— Collected data —
========================================
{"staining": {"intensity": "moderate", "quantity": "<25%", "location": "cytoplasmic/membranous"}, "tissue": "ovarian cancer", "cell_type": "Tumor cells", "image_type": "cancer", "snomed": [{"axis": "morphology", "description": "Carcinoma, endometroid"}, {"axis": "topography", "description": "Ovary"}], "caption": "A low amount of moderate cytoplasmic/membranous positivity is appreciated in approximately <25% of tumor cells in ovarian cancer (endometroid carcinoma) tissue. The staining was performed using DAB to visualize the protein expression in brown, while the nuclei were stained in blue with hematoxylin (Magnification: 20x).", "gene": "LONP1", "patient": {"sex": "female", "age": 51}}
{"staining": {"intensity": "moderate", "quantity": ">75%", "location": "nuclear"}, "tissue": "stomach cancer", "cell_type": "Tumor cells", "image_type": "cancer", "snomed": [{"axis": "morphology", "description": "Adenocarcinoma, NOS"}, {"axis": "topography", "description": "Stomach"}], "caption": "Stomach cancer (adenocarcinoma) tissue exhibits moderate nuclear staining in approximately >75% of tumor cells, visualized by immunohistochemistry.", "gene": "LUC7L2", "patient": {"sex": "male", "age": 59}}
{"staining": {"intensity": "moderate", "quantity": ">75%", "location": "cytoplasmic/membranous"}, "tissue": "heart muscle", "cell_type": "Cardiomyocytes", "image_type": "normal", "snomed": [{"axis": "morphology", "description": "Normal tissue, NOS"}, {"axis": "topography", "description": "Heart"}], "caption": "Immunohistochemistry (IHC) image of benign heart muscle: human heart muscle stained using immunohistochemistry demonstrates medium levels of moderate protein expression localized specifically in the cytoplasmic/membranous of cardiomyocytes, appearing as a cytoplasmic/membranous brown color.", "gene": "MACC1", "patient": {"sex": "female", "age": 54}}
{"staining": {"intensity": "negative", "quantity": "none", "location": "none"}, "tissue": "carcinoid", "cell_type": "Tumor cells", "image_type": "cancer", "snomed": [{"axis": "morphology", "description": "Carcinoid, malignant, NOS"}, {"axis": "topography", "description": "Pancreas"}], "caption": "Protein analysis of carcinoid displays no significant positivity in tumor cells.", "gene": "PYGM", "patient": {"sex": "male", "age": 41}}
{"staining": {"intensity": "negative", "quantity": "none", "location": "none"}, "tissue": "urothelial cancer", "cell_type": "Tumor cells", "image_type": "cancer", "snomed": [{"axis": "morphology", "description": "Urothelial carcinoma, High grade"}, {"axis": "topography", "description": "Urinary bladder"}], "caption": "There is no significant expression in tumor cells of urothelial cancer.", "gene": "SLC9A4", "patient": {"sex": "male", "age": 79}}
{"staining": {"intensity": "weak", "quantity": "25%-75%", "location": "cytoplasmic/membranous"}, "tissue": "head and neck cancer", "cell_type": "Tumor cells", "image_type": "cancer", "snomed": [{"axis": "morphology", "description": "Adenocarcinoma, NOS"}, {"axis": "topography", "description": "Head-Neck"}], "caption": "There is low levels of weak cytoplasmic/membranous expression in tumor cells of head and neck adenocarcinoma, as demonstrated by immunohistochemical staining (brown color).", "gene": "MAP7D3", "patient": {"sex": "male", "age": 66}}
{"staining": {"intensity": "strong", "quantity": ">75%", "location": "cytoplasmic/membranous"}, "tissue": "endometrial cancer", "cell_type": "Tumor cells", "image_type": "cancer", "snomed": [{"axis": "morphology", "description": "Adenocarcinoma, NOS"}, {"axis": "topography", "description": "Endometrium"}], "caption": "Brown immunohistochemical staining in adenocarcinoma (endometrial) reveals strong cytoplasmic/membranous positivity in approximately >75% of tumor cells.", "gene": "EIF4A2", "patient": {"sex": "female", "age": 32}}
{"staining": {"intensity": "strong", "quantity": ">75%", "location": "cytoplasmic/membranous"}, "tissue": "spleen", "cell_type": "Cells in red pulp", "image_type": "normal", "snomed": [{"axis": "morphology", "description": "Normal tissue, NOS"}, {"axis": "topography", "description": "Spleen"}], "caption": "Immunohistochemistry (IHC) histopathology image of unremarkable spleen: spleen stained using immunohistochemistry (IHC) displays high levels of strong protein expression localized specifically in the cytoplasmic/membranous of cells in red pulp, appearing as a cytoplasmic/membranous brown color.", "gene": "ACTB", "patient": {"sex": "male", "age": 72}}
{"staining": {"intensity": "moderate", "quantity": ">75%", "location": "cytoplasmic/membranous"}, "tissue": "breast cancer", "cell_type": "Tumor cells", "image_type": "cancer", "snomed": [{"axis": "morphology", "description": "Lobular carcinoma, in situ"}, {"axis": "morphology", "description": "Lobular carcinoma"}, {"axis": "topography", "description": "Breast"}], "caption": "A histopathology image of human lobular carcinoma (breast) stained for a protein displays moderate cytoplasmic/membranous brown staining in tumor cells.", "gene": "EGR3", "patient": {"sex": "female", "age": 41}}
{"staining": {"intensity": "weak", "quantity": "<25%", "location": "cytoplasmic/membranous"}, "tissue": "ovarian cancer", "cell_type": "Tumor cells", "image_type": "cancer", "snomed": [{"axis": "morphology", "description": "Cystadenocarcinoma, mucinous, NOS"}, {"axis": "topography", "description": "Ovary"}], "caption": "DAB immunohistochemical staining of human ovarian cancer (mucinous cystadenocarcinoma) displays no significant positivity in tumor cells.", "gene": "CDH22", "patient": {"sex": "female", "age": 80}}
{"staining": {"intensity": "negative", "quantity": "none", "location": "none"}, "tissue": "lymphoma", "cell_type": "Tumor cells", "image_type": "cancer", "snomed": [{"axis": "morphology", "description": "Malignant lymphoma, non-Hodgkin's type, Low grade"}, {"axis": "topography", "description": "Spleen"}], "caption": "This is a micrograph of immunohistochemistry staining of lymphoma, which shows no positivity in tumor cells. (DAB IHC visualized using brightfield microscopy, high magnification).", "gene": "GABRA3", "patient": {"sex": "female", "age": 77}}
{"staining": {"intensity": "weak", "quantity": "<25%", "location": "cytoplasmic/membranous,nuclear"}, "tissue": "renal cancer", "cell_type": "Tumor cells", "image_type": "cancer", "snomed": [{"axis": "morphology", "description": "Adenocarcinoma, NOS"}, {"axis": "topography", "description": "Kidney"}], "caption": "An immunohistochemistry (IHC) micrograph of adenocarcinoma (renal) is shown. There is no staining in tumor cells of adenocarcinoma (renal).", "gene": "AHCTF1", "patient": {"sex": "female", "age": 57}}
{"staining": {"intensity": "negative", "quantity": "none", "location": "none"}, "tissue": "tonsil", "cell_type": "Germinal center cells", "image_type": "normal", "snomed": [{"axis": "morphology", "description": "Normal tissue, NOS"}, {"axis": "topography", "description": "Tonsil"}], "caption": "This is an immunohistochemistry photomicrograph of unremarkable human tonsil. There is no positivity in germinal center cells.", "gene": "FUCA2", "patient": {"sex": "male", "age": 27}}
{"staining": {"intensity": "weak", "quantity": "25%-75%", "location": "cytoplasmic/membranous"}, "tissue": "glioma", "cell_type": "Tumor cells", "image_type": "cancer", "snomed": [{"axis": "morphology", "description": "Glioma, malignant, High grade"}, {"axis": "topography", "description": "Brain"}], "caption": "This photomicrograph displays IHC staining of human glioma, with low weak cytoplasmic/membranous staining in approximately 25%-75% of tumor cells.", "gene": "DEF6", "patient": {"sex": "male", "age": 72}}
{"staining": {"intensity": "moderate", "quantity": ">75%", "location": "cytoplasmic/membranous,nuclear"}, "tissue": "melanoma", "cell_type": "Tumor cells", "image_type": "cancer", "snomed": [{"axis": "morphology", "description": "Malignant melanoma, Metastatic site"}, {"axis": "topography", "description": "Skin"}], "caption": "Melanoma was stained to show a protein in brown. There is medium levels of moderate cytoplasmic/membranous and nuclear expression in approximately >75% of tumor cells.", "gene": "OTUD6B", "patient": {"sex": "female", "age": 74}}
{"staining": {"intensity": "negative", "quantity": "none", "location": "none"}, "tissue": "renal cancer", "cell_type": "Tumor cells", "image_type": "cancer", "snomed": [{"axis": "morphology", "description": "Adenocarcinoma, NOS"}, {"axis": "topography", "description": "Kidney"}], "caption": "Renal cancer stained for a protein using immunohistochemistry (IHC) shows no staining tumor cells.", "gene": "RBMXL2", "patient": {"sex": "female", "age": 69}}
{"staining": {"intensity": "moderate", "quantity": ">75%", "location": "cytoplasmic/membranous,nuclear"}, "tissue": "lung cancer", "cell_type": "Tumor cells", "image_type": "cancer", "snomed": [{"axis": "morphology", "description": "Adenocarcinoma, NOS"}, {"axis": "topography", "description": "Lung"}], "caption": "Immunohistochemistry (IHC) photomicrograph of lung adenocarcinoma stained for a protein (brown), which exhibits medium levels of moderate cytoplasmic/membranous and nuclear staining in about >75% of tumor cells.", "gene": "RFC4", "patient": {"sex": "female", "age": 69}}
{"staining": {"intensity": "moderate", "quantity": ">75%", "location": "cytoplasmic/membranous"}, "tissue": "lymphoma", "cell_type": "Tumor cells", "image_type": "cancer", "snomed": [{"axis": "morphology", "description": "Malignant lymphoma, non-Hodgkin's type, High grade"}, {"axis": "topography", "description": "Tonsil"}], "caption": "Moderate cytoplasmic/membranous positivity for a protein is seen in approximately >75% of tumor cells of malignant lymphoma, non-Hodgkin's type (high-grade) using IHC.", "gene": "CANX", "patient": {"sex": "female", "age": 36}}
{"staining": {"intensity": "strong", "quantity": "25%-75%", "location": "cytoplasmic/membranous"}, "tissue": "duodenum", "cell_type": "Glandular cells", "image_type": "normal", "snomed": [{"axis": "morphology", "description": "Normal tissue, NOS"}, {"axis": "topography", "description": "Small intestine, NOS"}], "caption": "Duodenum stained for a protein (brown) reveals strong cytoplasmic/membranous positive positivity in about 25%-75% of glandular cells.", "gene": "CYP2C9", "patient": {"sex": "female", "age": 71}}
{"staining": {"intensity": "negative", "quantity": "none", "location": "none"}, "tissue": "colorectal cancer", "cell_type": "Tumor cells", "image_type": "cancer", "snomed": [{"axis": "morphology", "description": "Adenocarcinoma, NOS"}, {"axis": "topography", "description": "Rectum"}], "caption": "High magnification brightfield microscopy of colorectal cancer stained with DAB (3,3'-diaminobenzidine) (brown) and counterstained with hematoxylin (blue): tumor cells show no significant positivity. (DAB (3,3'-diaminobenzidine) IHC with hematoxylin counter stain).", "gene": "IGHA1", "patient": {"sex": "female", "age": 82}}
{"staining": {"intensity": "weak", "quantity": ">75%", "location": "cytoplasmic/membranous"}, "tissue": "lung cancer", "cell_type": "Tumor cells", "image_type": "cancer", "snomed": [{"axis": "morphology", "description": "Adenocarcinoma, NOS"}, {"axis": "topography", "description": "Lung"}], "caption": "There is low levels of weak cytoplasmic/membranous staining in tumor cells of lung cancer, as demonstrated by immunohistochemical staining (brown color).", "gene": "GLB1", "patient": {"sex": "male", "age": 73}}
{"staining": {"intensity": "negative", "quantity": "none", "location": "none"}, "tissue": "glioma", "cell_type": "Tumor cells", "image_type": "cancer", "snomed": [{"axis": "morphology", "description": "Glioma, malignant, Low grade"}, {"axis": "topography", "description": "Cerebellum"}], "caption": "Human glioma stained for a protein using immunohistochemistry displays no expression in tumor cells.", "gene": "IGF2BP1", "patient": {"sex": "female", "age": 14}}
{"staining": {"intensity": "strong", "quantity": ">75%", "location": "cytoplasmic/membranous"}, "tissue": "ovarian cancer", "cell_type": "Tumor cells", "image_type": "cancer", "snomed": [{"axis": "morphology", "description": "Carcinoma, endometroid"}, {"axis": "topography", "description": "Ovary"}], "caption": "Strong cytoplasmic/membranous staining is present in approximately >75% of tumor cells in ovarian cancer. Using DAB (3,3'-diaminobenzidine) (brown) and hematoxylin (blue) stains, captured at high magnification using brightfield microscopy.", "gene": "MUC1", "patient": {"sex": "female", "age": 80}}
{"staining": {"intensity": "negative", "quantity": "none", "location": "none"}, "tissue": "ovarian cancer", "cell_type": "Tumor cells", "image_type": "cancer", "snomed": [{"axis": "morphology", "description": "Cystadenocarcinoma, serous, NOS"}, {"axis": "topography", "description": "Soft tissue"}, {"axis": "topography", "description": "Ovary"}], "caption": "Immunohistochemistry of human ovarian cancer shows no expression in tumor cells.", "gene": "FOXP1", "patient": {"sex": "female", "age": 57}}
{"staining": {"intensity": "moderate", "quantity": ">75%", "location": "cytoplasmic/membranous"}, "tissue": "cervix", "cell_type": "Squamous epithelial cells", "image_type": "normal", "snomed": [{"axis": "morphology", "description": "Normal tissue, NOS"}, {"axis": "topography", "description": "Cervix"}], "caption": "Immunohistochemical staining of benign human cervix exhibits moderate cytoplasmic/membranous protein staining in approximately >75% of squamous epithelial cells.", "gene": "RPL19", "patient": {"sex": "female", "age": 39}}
========================================
— Directions for this task —
Look through the entries above, and wherever a line holds the word "about", copy it.

— Written response —
{"staining": {"intensity": "moderate", "quantity": ">75%", "location": "cytoplasmic/membranous,nuclear"}, "tissue": "lung cancer", "cell_type": "Tumor cells", "image_type": "cancer", "snomed": [{"axis": "morphology", "description": "Adenocarcinoma, NOS"}, {"axis": "topography", "description": "Lung"}], "caption": "Immunohistochemistry (IHC) photomicrograph of lung adenocarcinoma stained for a protein (brown), which exhibits medium levels of moderate cytoplasmic/membranous and nuclear staining in about >75% of tumor cells.", "gene": "RFC4", "patient": {"sex": "female", "age": 69}}
{"staining": {"intensity": "strong", "quantity": "25%-75%", "location": "cytoplasmic/membranous"}, "tissue": "duodenum", "cell_type": "Glandular cells", "image_type": "normal", "snomed": [{"axis": "morphology", "description": "Normal tissue, NOS"}, {"axis": "topography", "description": "Small intestine, NOS"}], "caption": "Duodenum stained for a protein (brown) reveals strong cytoplasmic/membranous positive positivity in about 25%-75% of glandular cells.", "gene": "CYP2C9", "patient": {"sex": "female", "age": 71}}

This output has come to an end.